## The problem
Using the records underneath, tally the lines where the word "Android" appears and please give only the count.

◆ ◆ ◆ ◆

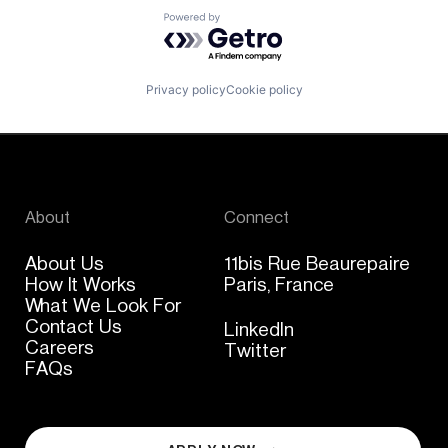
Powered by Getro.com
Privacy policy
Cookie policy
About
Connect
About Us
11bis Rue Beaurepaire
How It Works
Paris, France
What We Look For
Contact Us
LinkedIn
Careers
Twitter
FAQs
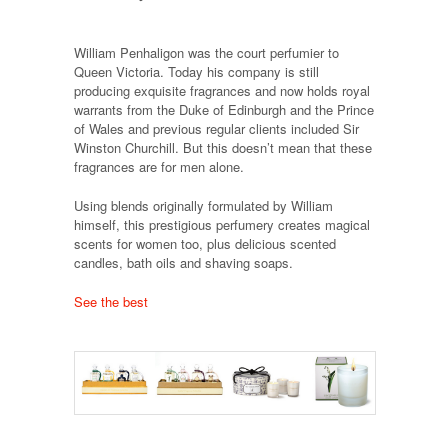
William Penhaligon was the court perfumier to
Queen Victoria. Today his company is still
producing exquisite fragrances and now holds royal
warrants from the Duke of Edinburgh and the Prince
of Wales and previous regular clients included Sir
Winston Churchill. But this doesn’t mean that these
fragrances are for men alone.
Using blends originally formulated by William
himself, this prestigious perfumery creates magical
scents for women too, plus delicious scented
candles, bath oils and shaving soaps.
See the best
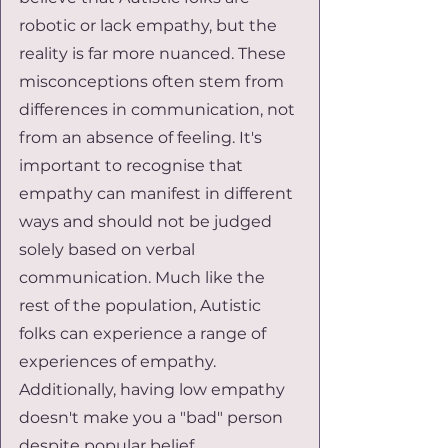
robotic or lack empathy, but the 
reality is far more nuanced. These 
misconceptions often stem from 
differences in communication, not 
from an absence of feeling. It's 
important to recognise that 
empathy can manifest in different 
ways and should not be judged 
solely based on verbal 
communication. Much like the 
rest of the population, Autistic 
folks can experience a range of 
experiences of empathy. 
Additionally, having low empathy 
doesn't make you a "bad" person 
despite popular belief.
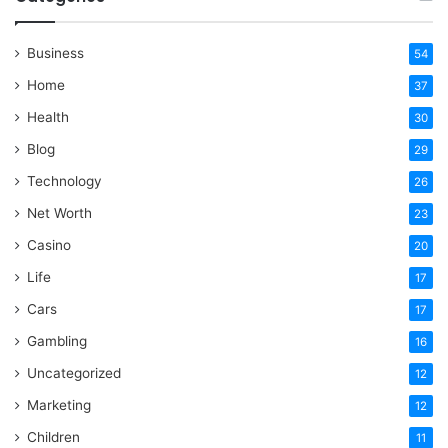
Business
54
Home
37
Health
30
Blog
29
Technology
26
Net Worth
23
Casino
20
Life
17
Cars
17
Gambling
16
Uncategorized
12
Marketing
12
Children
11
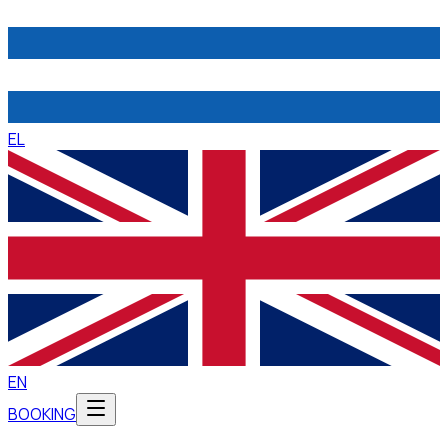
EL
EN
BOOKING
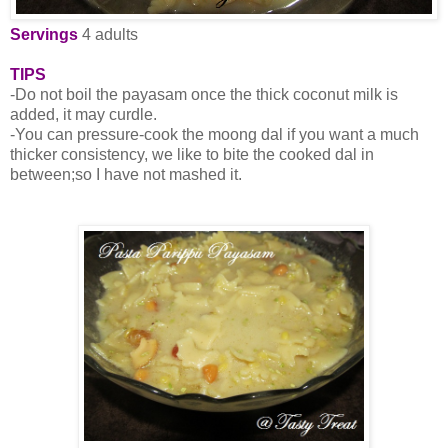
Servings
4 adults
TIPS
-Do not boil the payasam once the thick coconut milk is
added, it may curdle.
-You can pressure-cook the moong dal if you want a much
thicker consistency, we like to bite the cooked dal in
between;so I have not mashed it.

◆ ◆ ◆ ◆

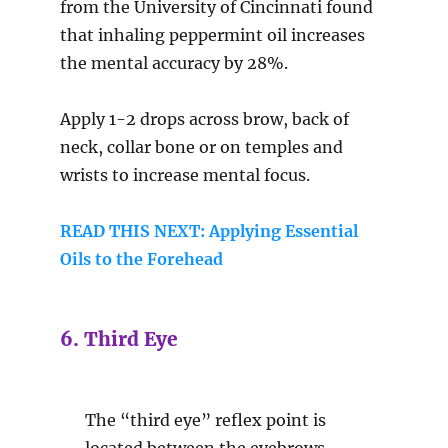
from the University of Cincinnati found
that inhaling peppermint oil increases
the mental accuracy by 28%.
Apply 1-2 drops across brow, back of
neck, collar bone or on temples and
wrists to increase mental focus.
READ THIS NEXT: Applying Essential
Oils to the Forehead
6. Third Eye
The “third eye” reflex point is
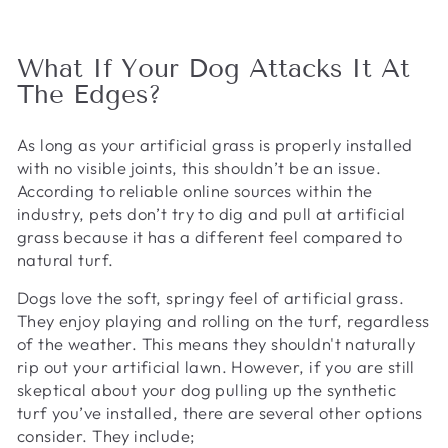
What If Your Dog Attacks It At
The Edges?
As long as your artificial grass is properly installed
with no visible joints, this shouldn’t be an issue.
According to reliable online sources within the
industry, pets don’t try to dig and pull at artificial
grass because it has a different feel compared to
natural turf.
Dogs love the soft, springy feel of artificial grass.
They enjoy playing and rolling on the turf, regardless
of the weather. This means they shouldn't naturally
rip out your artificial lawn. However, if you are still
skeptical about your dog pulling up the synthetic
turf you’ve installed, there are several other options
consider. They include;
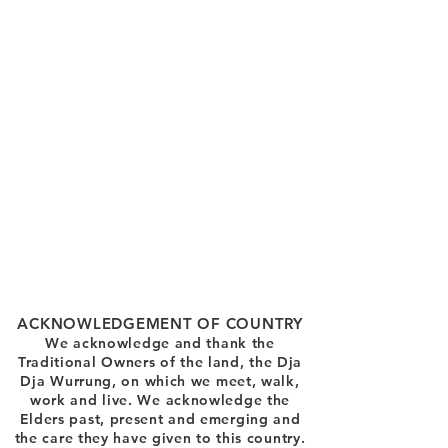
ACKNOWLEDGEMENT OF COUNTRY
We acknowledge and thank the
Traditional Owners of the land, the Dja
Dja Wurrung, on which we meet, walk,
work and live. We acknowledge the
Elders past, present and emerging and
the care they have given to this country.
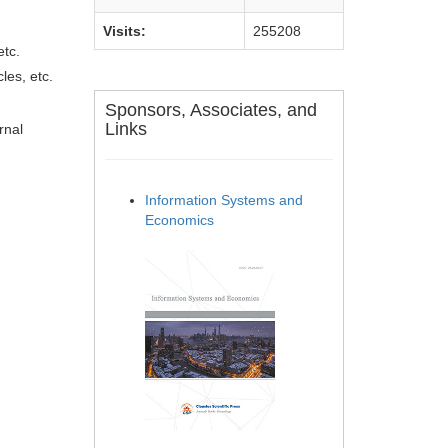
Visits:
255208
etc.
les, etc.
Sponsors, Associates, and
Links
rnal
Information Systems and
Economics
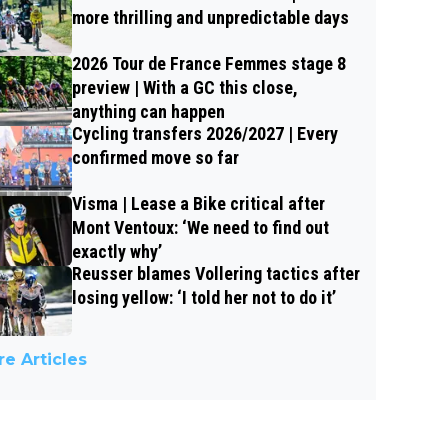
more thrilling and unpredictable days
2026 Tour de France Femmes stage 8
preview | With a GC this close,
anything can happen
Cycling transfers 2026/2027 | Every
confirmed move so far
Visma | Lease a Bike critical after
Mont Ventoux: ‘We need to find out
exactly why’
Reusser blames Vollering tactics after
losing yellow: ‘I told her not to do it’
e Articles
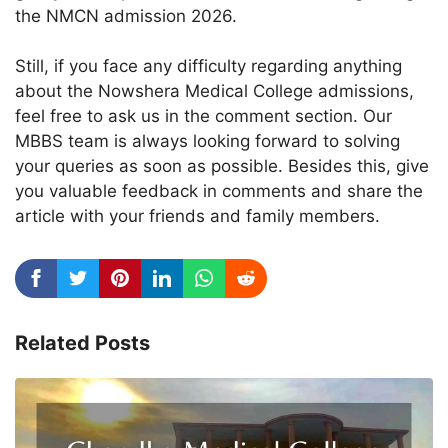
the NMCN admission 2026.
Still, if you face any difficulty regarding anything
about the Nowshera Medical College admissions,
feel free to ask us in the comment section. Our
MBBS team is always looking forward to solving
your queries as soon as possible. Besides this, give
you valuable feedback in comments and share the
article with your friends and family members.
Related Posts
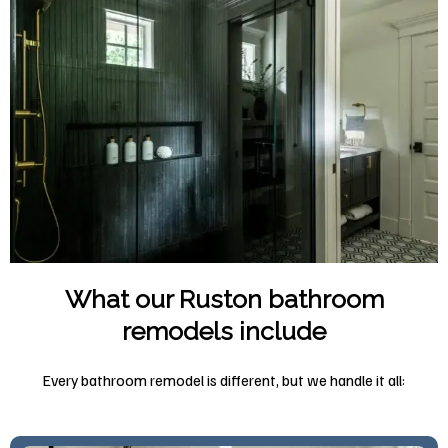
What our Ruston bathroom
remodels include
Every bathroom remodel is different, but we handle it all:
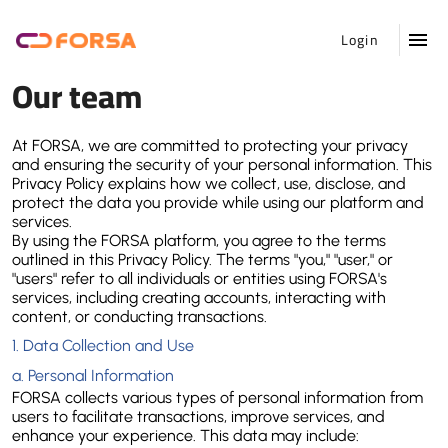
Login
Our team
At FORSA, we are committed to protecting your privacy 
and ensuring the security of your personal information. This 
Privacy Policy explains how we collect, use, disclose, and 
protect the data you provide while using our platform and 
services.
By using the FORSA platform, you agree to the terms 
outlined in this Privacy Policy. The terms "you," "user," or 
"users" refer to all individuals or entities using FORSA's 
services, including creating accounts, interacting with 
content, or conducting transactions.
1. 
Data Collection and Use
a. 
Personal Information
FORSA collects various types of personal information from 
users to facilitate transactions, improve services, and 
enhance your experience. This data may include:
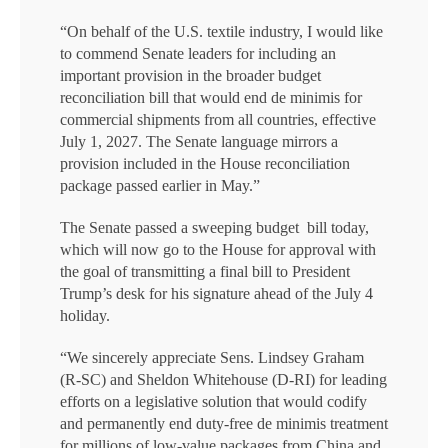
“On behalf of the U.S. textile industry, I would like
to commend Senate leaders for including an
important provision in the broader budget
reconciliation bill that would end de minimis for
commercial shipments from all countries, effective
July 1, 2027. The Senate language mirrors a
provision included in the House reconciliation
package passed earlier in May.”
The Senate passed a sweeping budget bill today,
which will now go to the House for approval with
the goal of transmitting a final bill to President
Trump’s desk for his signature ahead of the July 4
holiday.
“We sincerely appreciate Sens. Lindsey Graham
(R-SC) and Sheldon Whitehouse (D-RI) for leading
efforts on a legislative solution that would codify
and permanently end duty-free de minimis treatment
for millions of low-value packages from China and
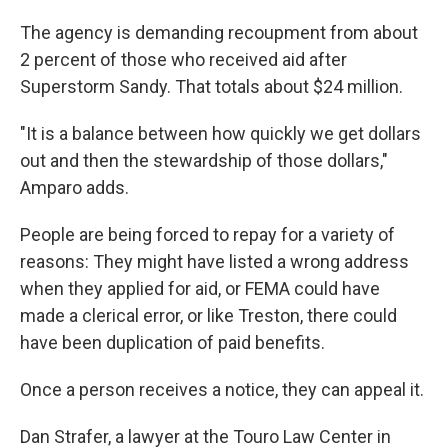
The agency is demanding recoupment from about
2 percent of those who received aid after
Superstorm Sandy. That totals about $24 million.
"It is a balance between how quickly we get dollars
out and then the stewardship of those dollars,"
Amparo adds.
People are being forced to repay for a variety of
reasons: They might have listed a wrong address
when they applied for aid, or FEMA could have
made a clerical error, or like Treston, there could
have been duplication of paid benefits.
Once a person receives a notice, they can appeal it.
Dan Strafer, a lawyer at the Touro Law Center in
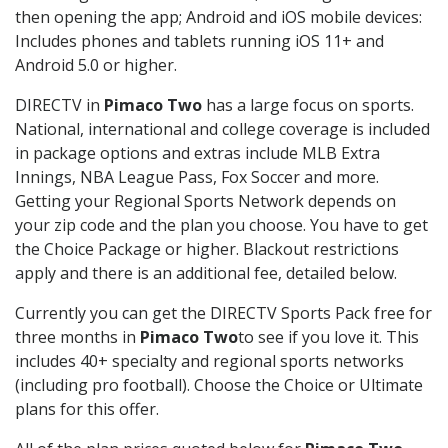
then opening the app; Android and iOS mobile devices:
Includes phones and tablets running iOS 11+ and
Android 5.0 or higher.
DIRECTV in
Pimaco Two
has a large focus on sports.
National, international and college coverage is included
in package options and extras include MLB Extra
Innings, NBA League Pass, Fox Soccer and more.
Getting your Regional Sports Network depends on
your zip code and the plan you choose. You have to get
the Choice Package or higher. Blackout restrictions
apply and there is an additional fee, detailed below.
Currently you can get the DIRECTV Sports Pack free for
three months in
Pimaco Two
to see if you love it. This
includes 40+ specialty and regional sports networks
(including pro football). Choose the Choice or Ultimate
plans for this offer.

◆ ◆ ◆ ◆

## Expected answer
2